(Document layout analysis data)
-- -- --
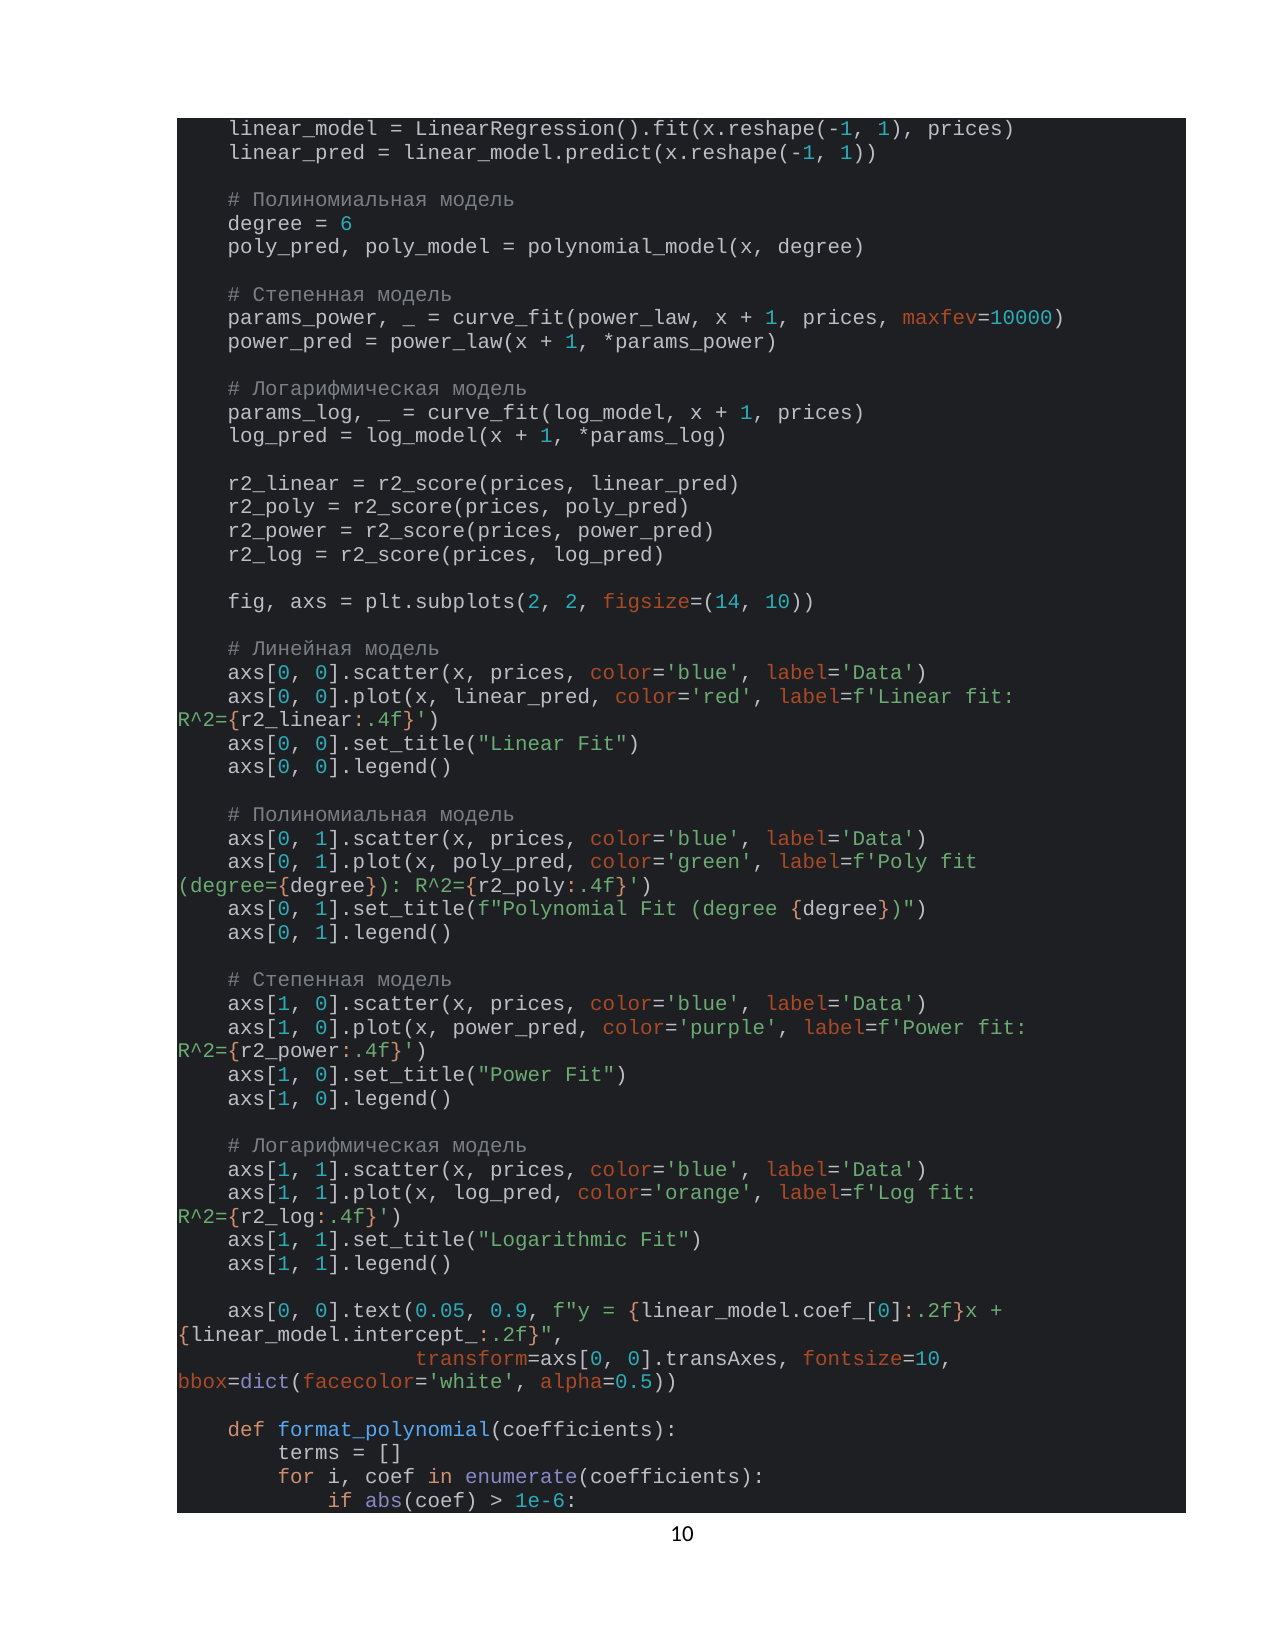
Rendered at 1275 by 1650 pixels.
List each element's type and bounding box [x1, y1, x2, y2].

text [177, 118, 1186, 1513]
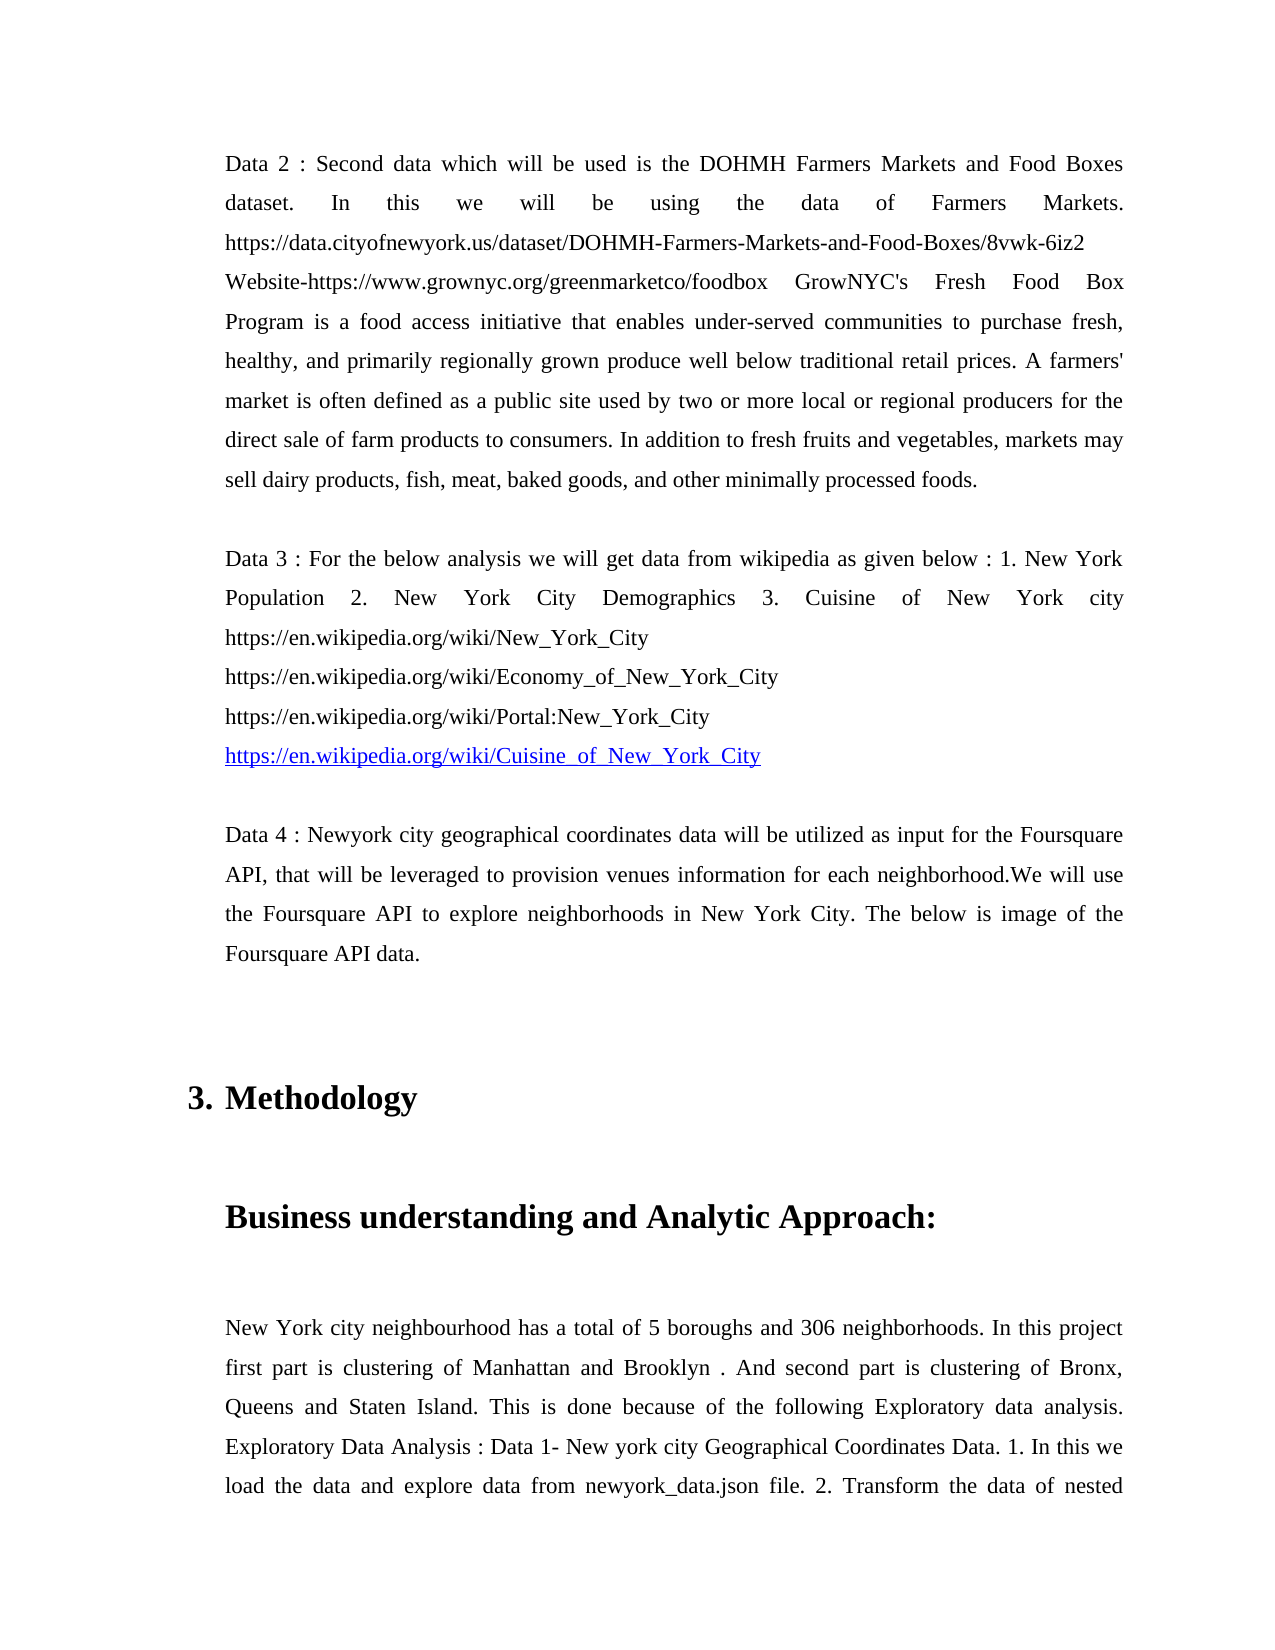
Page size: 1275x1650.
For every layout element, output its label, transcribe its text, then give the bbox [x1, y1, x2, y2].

list Data 4 : Newyork city geographical coordinates data will be utilized as input for the Foursquare API, that will be leveraged to provision venues information for each neighborhood.We will use the Foursquare API to explore neighborhoods in New York City. The below is image of the Foursquare API data. [225, 821, 1125, 966]
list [225, 1314, 1125, 1499]
list Data 2 : Second data which will be used is the DOHMH Farmers Markets and Food Boxes dataset. In this we will be using the data of Farmers Markets. https://data.cityofnewyork.us/dataset/DOHMH-Farmers-Markets-and-Food-Boxes/8vwk-6iz2 Website-https://www.grownyc.org/greenmarketco/foodbox GrowNYC's Fresh Food Box Program is a food access initiative that enables under-served communities to purchase fresh, healthy, and primarily regionally grown produce well below traditional retail prices. A farmers' market is often defined as a public site used by two or more local or regional producers for the direct sale of farm products to consumers. In addition to fresh fruits and vegetables, markets may sell dairy products, fish, meat, baked goods, and other minimally processed foods. [225, 150, 1125, 492]
list Data 3 : For the below analysis we will get data from wikipedia as given below : 1. New York Population 2. New York City Demographics 3. Cuisine of New York city https://en.wikipedia.org/wiki/New_York_City https://en.wikipedia.org/wiki/Economy_of_New_York_City https://en.wikipedia.org/wiki/Portal:New_York_City https://en.wikipedia.org/wiki/Cuisine_of_New_York_City [225, 545, 1125, 768]
list Methodology [187, 1078, 1125, 1117]
list Business understanding and Analytic Approach: [225, 1196, 1125, 1236]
-- -- --
The response should consist of the lines above from the first through the one containing "Page size: 1275x1650.", transcribed exactly, with every picture left out.

- [Output of the exercise]:
Rendered at 1275 by 1650 pixels.
List each element's type and bounding box [x1, y1, x2, y2].

text [177, 118, 1186, 1513]
Page size: 1275x1650.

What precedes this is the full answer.